This problem requires calculating the running total of scores for each gender on each day. The solution leverages the power of window functions in SQL.
The core idea is to use the SUM() OVER()
window function. This function allows us to calculate aggregates (in this case, the sum) within a specified window of rows.
PARTITION BY gender
: This clause divides the data into separate partitions based on the gender
column. This ensures that the running total is calculated independently for each gender.
ORDER BY gender, day
: This clause specifies the order within each partition. The running total is computed cumulatively, first ordered by gender and then by day. This ensures that the running total is calculated correctly based on the chronological order of days.
SUM(score_points)
: This calculates the sum of score_points
within the defined window (each partition ordered by day).
AS total
: This assigns an alias "total" to the running sum column.

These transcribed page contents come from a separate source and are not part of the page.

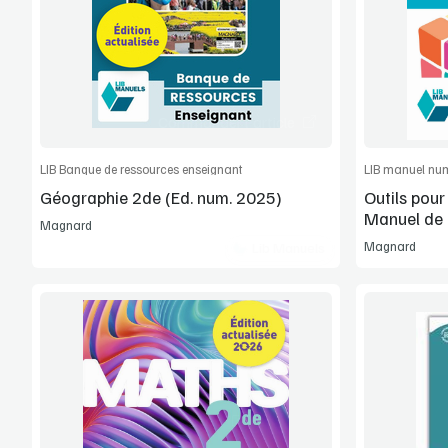
Extrait
Commander l'article
LIB Banque de ressources enseignant
LIB manuel num
Géographie 2de (Ed. num. 2025)
Outils pour
Manuel de l
Magnard
SEGPA, RA
Magnard
Lib Manuels
1
Voir la démo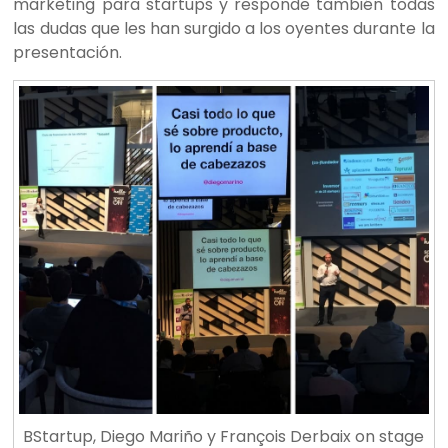
marketing para startups y responde también todas
las dudas que les han surgido a los oyentes durante la
presentación.
BStartup, Diego Mariño y François Derbaix on stage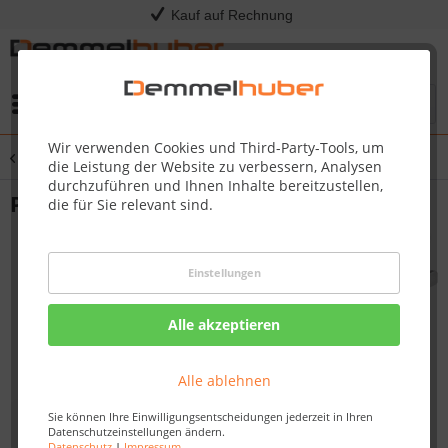
Kauf auf Rechnung
Menü
Wir verwenden Cookies und Third-Party-Tools, um
Übersicht
Grillbesteck & Werkzeug
die Leistung der Website zu verbessern, Analysen
durchzuführen und Ihnen Inhalte bereitzustellen,
Pinzette 30 cm
die für Sie relevant sind.
Einstellungen
Alle akzeptieren
Alle ablehnen
Sie können Ihre Einwilligungsentscheidungen jederzeit in Ihren
Datenschutzeinstellungen ändern.
Datenschutz
|
Impressum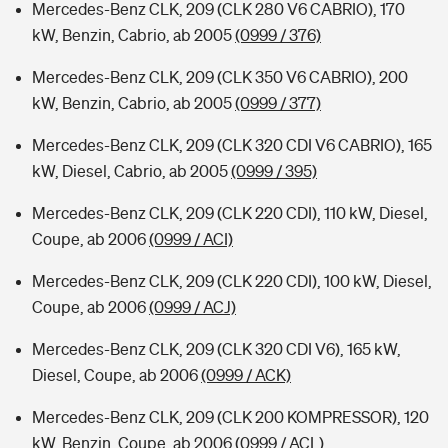
Mercedes-Benz CLK, 209 (CLK 280 V6 CABRIO), 170
kW, Benzin, Cabrio, ab 2005
(0999 / 376)
Mercedes-Benz CLK, 209 (CLK 350 V6 CABRIO), 200
kW, Benzin, Cabrio, ab 2005
(0999 / 377)
Mercedes-Benz CLK, 209 (CLK 320 CDI V6 CABRIO), 165
kW, Diesel, Cabrio, ab 2005
(0999 / 395)
Mercedes-Benz CLK, 209 (CLK 220 CDI), 110 kW, Diesel,
Coupe, ab 2006
(0999 / ACI)
Mercedes-Benz CLK, 209 (CLK 220 CDI), 100 kW, Diesel,
Coupe, ab 2006
(0999 / ACJ)
Mercedes-Benz CLK, 209 (CLK 320 CDI V6), 165 kW,
Diesel, Coupe, ab 2006
(0999 / ACK)
Mercedes-Benz CLK, 209 (CLK 200 KOMPRESSOR), 120
kW, Benzin, Coupe, ab 2006
(0999 / ACL)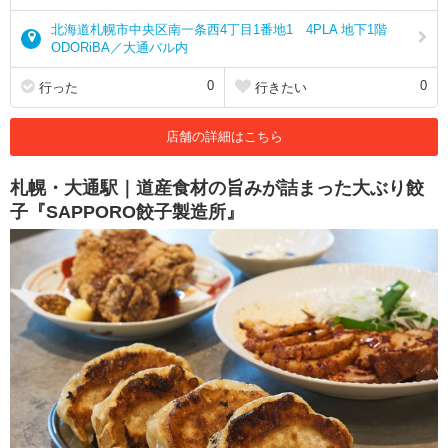
北海道札幌市中央区南一条西4丁目1番地1 4PLA 地下1階
ODORiBA／大通バル内
0
0
行った
行きたい
店舗の詳細はこちら
札幌・大通駅｜道産食材の旨みが詰まった大ぶり餃
子『SAPPORO餃子製造所』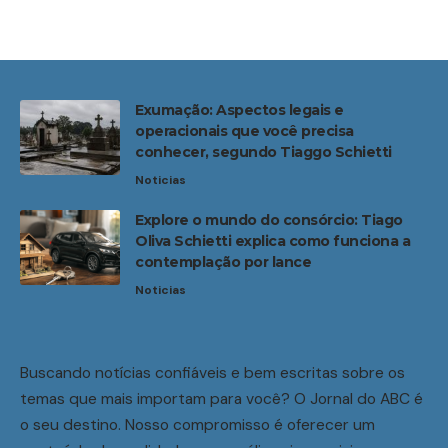
Exumação: Aspectos legais e
operacionais que você precisa
conhecer, segundo Tiaggo Schietti
Noticias
Explore o mundo do consórcio: Tiago
Oliva Schietti explica como funciona a
contemplação por lance
Noticias
Buscando notícias confiáveis e bem escritas sobre os
temas que mais importam para você? O Jornal do ABC é
o seu destino. Nosso compromisso é oferecer um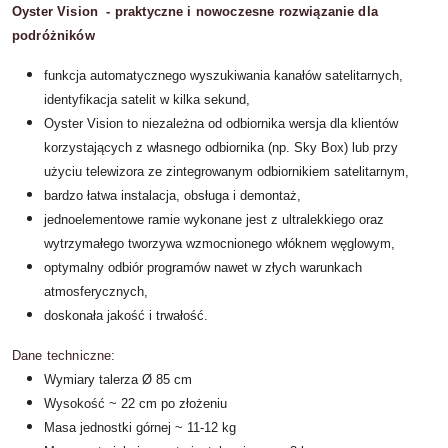
Oyster Vision - praktyczne i nowoczesne rozwiązanie dla
podróżników
funkcja automatycznego wyszukiwania kanałów satelitarnych,
identyfikacja satelit w kilka sekund,
Oyster Vision to niezależna od odbiornika wersja dla klientów
korzystających z własnego odbiornika (np. Sky Box) lub przy
użyciu telewizora ze zintegrowanym odbiornikiem satelitarnym,
bardzo łatwa instalacja, obsługa i demontaż,
jednoelementowe ramie wykonane jest z ultralekkiego oraz
wytrzymałego tworzywa wzmocnionego włóknem węglowym,
optymalny odbiór programów nawet w złych warunkach
atmosferycznych,
doskonała jakość i trwałość.
Dane techniczne:
Wymiary talerza Ø 85 cm
Wysokość ~ 22 cm po złożeniu
Masa jednostki górnej ~ 11-12 kg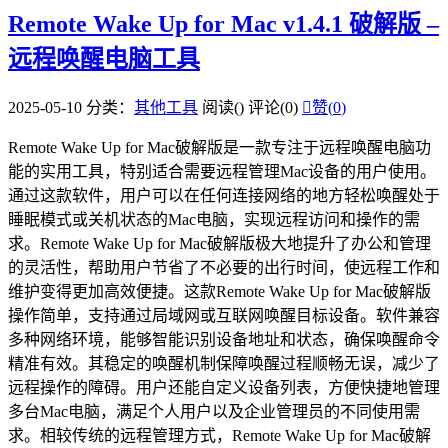
Remote Wake Up for Mac v1.4.1 破解版 –
远程唤醒电脑工具
2025-05-10
分类：
其他工具
阅读(
)
评论(0)

赞(
0
)
Remote Wake Up for Mac破解版是一款专注于远程唤醒电脑功
能的实用工具，特别适合需要远程管理Mac设备的用户使用。
通过这款软件，用户可以在任何连接网络的地方轻松唤醒处于
睡眠模式或关机状态的Mac电脑，实现远程访问和操作的需
求。Remote Wake Up for Mac破解版极大地提升了办公和管理
的灵活性，帮助用户节省了不必要的出行时间，使远程工作和
维护变得更加高效便捷。这款Remote Wake Up for Mac破解版
操作简单，支持通过局域网或互联网唤醒目标设备。软件兼容
多种网络环境，能够智能识别设备地址和状态，确保唤醒命令
精准有效。其稳定的唤醒机制保障唤醒过程顺畅无误，减少了
远程操作的障碍。用户还能自定义设备列表，方便快捷地管理
多台Mac电脑，满足个人用户以及企业管理员的不同使用需
求。相较传统的远程管理方式，Remote Wake Up for Mac破解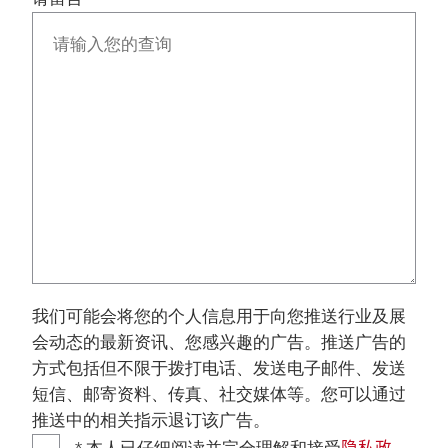
我们可能会将您的个人信息用于向您推送行业及展
会动态的最新资讯、您感兴趣的广告。推送广告的
方式包括但不限于拨打电话、发送电子邮件、发送
短信、邮寄资料、传真、社交媒体等。您可以通过
推送中的相关指示退订该广告。
隐私政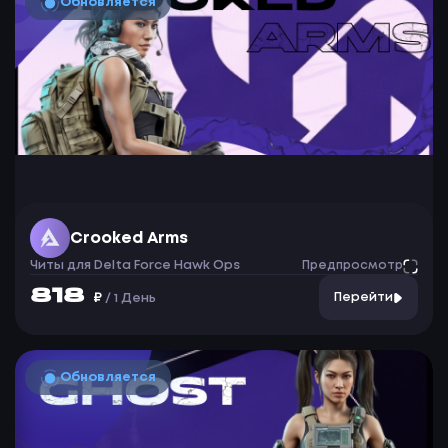
Обновляется
Crooked Arms
Читы для Delta Force Hawk Ops
Предпросмотр
818
₽
Перейти
/
1 День
Обновляется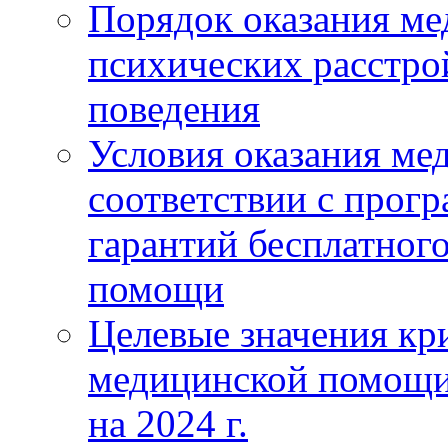
Порядок оказания м
психических расстро
поведения
Условия оказания ме
соответствии с прог
гарантий бесплатног
помощи
Целевые значения кри
медицинской помощи
на 2024 г.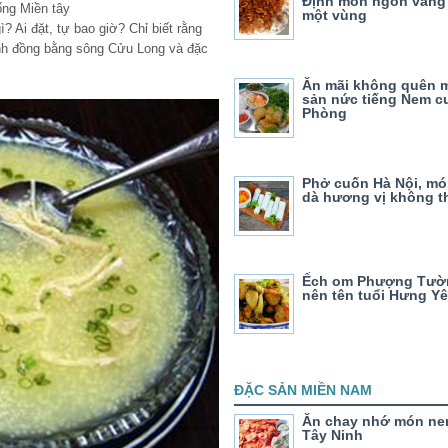
Định món ngon vang
ống Miền tây
một vùng
ì? Ai đặt, tự bao giờ? Chỉ biết rằng
ỉnh đồng bằng sông Cửu Long và đặc
Ăn mãi không quên 
sản nức tiếng Nem c
Phòng
Phở cuốn Hà Nội, m
dà hương vị không t
Ếch om Phượng Tườ
nên tên tuổi Hưng Y
ĐẶC SẢN MIỀN NAM
Ăn chay nhớ món ne
Tây Ninh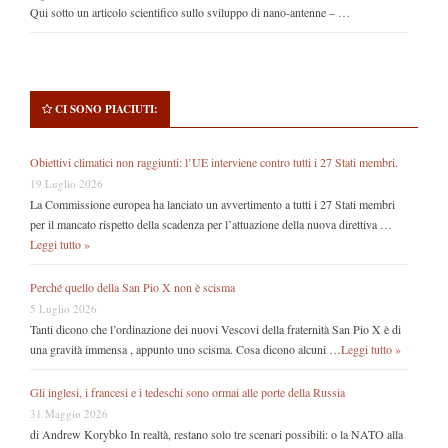
Qui sotto un articolo scientifico sullo sviluppo di nano-antenne – …
CI SONO PIACIUTI:
Obiettivi climatici non raggiunti: l’UE interviene contro tutti i 27 Stati membri.
19 Luglio 2026
La Commissione europea ha lanciato un avvertimento a tutti i 27 Stati membri
per il mancato rispetto della scadenza per l’attuazione della nuova direttiva …
Leggi tutto »
Perché quello della San Pio X non è scisma
5 Luglio 2026
Tanti dicono che l’ordinazione dei nuovi Vescovi della fraternità San Pio X è di
una gravità immensa , appunto uno scisma. Cosa dicono alcuni …
Leggi tutto »
Gli inglesi, i francesi e i tedeschi sono ormai alle porte della Russia
31 Maggio 2026
di Andrew Korybko In realtà, restano solo tre scenari possibili: o la NATO alla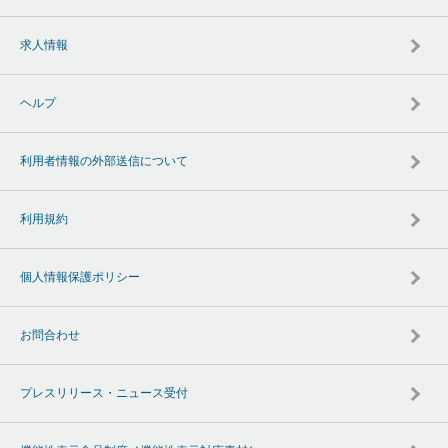
求人情報
ヘルプ
利用者情報の外部送信について
利用規約
個人情報保護ポリシー
お問合わせ
プレスリリース・ニュース受付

The time complexity of the SQL query is determined by the sorting and aggregation steps within the window function. In most database systems that efficiently implement window functions (like MySQL), the complexity is approximately O(N log N) in the worst-case scenario, where N is the number of rows in the Scores
table. This is because sorting is usually involved. However, in practice, well-optimized database systems can often achieve better performance than a purely O(N log N) implementation, especially with indexes.
The space complexity is O(N) in the worst case, because it needs to store the intermediate results during the window function calculation. However, the actual space used might be less than N depending on the database implementation and the size of the input data.
SELECT
gender,
day,
SUM(score_points) OVER (
PARTITION BY gender
ORDER BY gender, day
) AS total
FROM Scores;
This single query efficiently calculates and returns the desired running total for each gender on each day, ordered as requested. No other loops or complex logic are needed. The window function handles the aggregation and ordering elegantly.